The copy you produce must hold every record exactly, and none of the images.

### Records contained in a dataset
**********

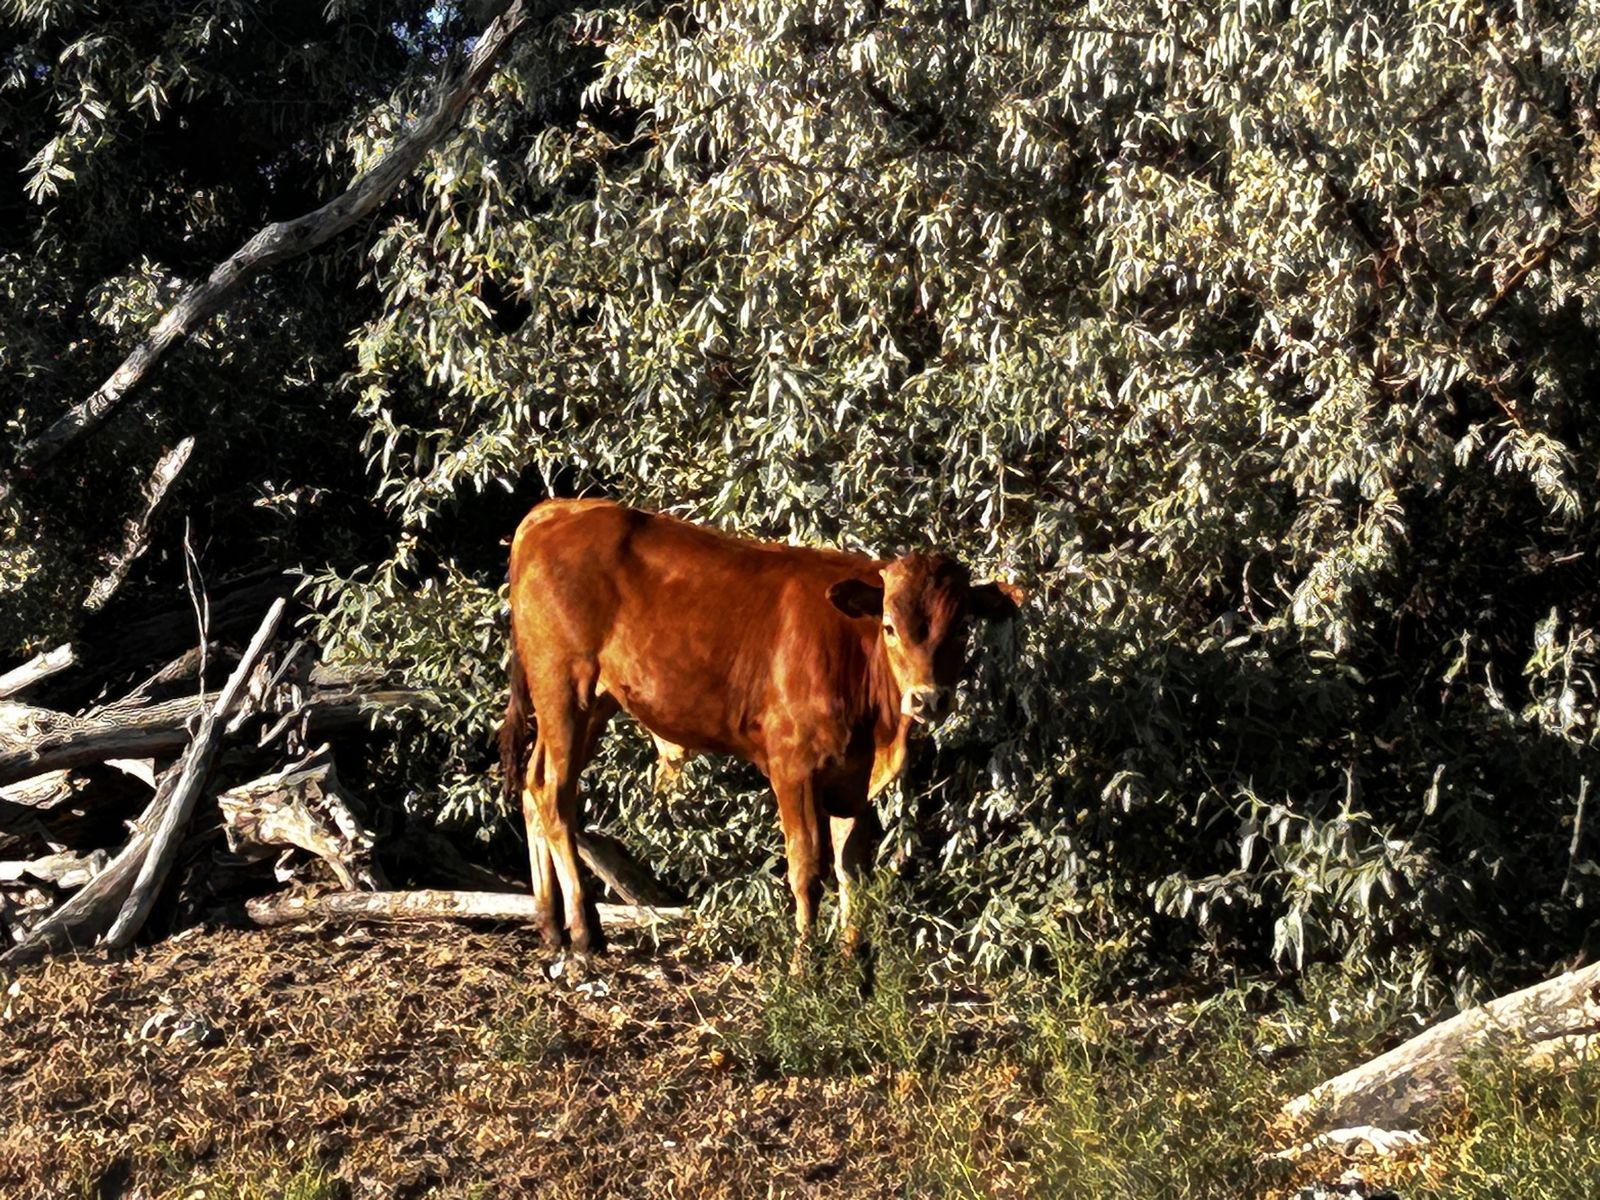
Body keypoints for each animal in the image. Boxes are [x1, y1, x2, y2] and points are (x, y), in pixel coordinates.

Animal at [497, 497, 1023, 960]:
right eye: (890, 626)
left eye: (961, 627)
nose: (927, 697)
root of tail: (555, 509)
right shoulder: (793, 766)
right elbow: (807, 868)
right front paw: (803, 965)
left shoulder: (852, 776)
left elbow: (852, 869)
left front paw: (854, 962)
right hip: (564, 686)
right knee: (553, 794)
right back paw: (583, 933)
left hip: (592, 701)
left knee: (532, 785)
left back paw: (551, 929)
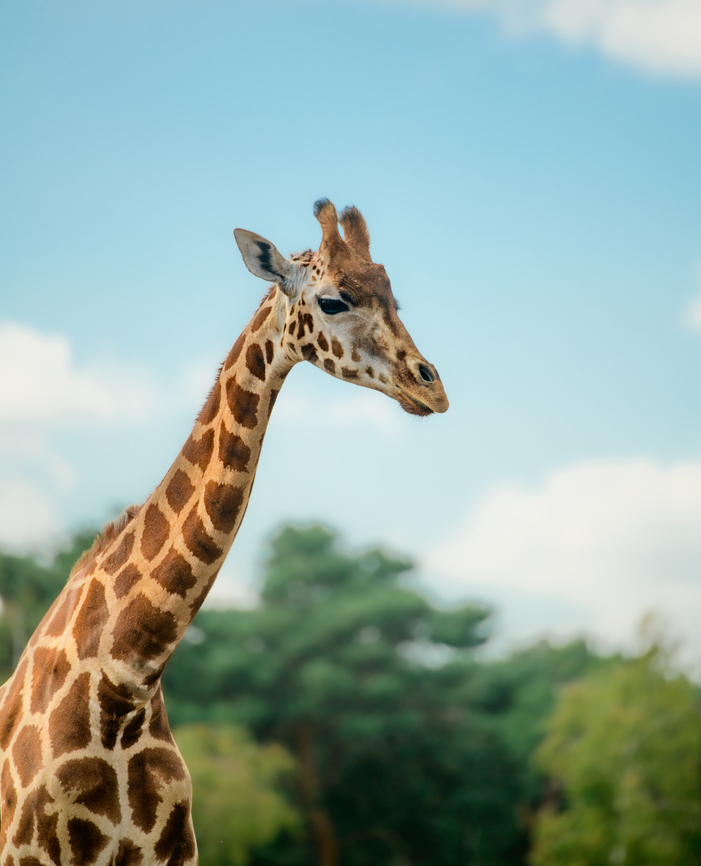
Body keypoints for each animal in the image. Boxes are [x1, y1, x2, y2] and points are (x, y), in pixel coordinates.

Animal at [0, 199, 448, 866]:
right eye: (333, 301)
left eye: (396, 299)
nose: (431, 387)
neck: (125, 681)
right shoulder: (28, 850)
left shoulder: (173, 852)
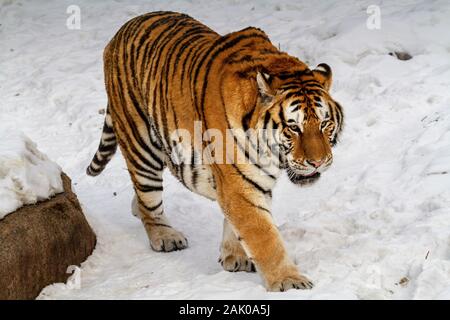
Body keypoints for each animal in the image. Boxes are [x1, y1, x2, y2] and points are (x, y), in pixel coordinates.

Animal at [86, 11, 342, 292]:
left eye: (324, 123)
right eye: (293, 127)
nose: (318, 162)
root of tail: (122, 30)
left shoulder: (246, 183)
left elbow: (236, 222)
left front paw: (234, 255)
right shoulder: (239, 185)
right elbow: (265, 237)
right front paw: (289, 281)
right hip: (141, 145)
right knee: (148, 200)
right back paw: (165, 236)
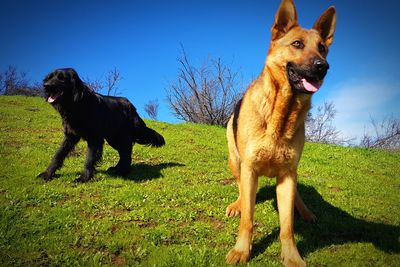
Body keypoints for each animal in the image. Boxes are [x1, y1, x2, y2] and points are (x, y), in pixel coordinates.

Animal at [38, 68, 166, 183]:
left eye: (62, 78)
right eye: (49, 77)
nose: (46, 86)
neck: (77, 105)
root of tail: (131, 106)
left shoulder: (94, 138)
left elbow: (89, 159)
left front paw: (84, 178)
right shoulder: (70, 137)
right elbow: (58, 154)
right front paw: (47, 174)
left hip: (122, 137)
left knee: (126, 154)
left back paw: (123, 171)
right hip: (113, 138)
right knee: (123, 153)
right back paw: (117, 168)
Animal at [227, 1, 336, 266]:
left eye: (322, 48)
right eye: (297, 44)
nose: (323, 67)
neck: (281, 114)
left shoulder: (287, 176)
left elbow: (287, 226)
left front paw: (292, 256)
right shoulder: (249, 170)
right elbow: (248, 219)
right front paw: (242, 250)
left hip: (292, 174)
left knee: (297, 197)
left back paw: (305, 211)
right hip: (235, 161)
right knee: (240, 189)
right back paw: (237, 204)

**********

### EXERCISE SOLUTION
Body keypoints for each animal in the image. Boxes are [x1, y1, x2, y2] and points are (x, y), in pixel coordinates.

Animal at [497, 497, 1023, 960]:
right eye: (890, 626)
left eye: (961, 627)
nose: (927, 697)
root of tail: (555, 509)
right shoulder: (793, 766)
right elbow: (807, 868)
right front paw: (803, 965)
left shoulder: (852, 776)
left elbow: (852, 869)
left front paw: (854, 962)
right hip: (564, 686)
right knee: (553, 794)
right back paw: (583, 933)
left hip: (592, 701)
left knee: (532, 785)
left back paw: (551, 929)
Body keypoints for each animal in the image. Boxes are [x1, y1, x2, y2] and points are (x, y), in pixel coordinates.

Animal at [0, 199, 448, 866]:
right eye: (333, 301)
left eye: (396, 299)
nose: (431, 387)
neck: (125, 681)
right shoulder: (28, 850)
left shoulder: (173, 852)
Body keypoints for each animal in the image. Boxes are [x1, y1, x2, y2] and points are (x, y), in pixel coordinates.

Animal at [86, 11, 342, 292]:
left eye: (324, 123)
right eye: (293, 127)
nose: (318, 162)
root of tail: (122, 30)
left shoulder: (246, 183)
left elbow: (236, 222)
left front paw: (234, 255)
right shoulder: (239, 185)
right elbow: (265, 237)
right front paw: (289, 281)
right hip: (141, 145)
right knee: (148, 200)
right back paw: (165, 236)
Body keypoints for each animal in the image. Boxes are [x1, y1, x2, y2] and points are (x, y), in pixel coordinates.

Animal at [38, 68, 166, 183]:
left eye: (62, 78)
right eye: (49, 77)
nose: (46, 86)
neck: (77, 105)
root of tail: (131, 106)
left shoulder: (94, 138)
left elbow: (89, 159)
left front paw: (84, 178)
right shoulder: (70, 137)
right elbow: (58, 154)
right front paw: (47, 174)
left hip: (122, 137)
left knee: (126, 154)
left back paw: (123, 171)
right hip: (113, 138)
right knee: (123, 153)
right back paw: (117, 168)
Animal at [227, 1, 336, 266]:
left eye: (322, 48)
right eye: (297, 44)
nose: (323, 67)
neck: (281, 114)
left shoulder: (287, 176)
left elbow: (287, 226)
left front paw: (292, 256)
right shoulder: (249, 170)
right elbow: (248, 219)
right front paw: (242, 250)
left hip: (292, 174)
left knee: (297, 197)
left back paw: (305, 211)
right hip: (235, 161)
right knee: (240, 189)
right back paw: (237, 204)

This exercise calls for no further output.